We found few items on sale and even those were still expensive.

If you're looking for the Provencal fabrics - tablecloths, placemats, napkins, etc. you can find good prices at most markets. There are some copies of original designs, but unless someone turns over the item looking for labels (tacky, tacky), you almost can't tell. We found copies in Les Baux, Carcassonne and I'm sure there are other places.

But the markets are you best for originals (you can check the labels), versus going into Les Olivades or Souleado shops.
 
Old Aug 6th, 2003 | 05:18 AM
  #16  
 
Joined: Feb 2003
Posts: 2,989
Likes: 0
Sher, I agree with Sandi-I found the most beautiful tablecloths at the market in Arles. They are solid with a printed trip. My only advice-don't wash them even on delicate-my gorgeous dark red one faded! C'est la vie! I love Arles and would pick it any day over Nimes which is nice but not as much to see in my opinion.
swalter518 is offline  
Old Aug 6th, 2003 | 05:31 AM
  #17  
Original Poster
 
Joined: Jan 2003
Posts: 3,312
Likes: 0
I really wanted to go there mainly to see a whole collection of the typical Provencal type of cloth and decorations.
The other times I have been in France, I purchased cloth with georgeous colors and patterns, and mostly bought unfinished.
The treated cloth I bought and the treated tableclothes, I don't wash.
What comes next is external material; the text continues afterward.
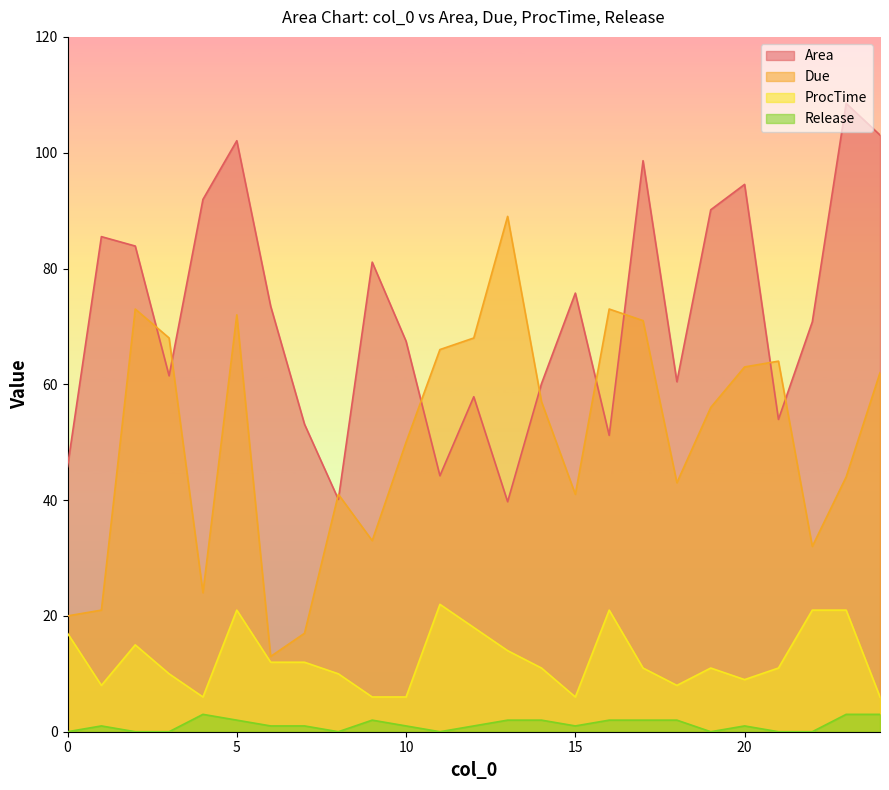

Between 8 and 22, which series saw the biggest shift?

Area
I have a friend who is French and sews and she warned me that the finish will deteriorate and the color fade if washed. The treated ones clean well with just a warm wipe.
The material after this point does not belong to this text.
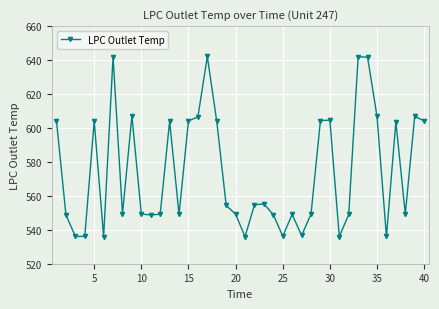

True or false: the data has more than 1 interior local peaks.

True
None of my friends, nor do I, know enough about the French original design firms, so the label probably wouldn't make much difference. I just love the patterns and colors.
I plan to check out as many markets as I can. The first part of the trip we have a house, so we can buy things to eat there.


Babette, I am still shaking my head! How awful.
Sher is offline  
Old Aug 6th, 2003 | 09:25 AM
  #18  
 
Joined: Apr 2003
Posts: 166
Likes: 0
If your interest in French textiles extends to boutis (whole cloth quilts), there's museum near Nimes called La Maison du Boutis. I've not been there yet, but I discovered their website (www.la-maison-du-boutis.com) and it's on my list for our next visit.
Cluny is offline  
Old Aug 6th, 2003 | 10:47 AM
  #19  
20 Anniversary
 
Joined: Jan 2003
Posts: 49,560
Likes: 0
Sher:

I'm sorry, but I haven't been to the Olivades outlet. Like others, I've bought provençal tablecloths and other items mainly in the markets - in Arles and St-Rémy, as well as in a couple of little stores in Maussane-les-Alpilles. They even sell them now in markets in the Dordogne, so I don't have to travel to Provence!
StCirq is offline  
Old Aug 6th, 2003 | 12:17 PM
  #20  
 
Joined: Aug 2003
Posts: 56
Likes: 0
I would highly recommend staying in Arles. We stayed there for three nights at the Hotel Nord Pinus right on the forum. A corner of the hotel can be seen in Van Gogh's Cafe le Nuit painting. We were told that Hemingway used to drink in the hotel bar. They probably all say that but it was fun to sit there and think about it. We found a wonderful combination of Roman history (great colliseum, museum, chariot arena), Provancale products such as olive oil and linens, and Van Gogh info (although there are no paintings there, you can follow the Van Gogh walk where you can stand and look at the scenes he painted in some of his most famous paintings). Having lunch at the cafe on the square at the forum is great and there are lots of small, wonderful family run restaurants. Altogether, one of our favorite places.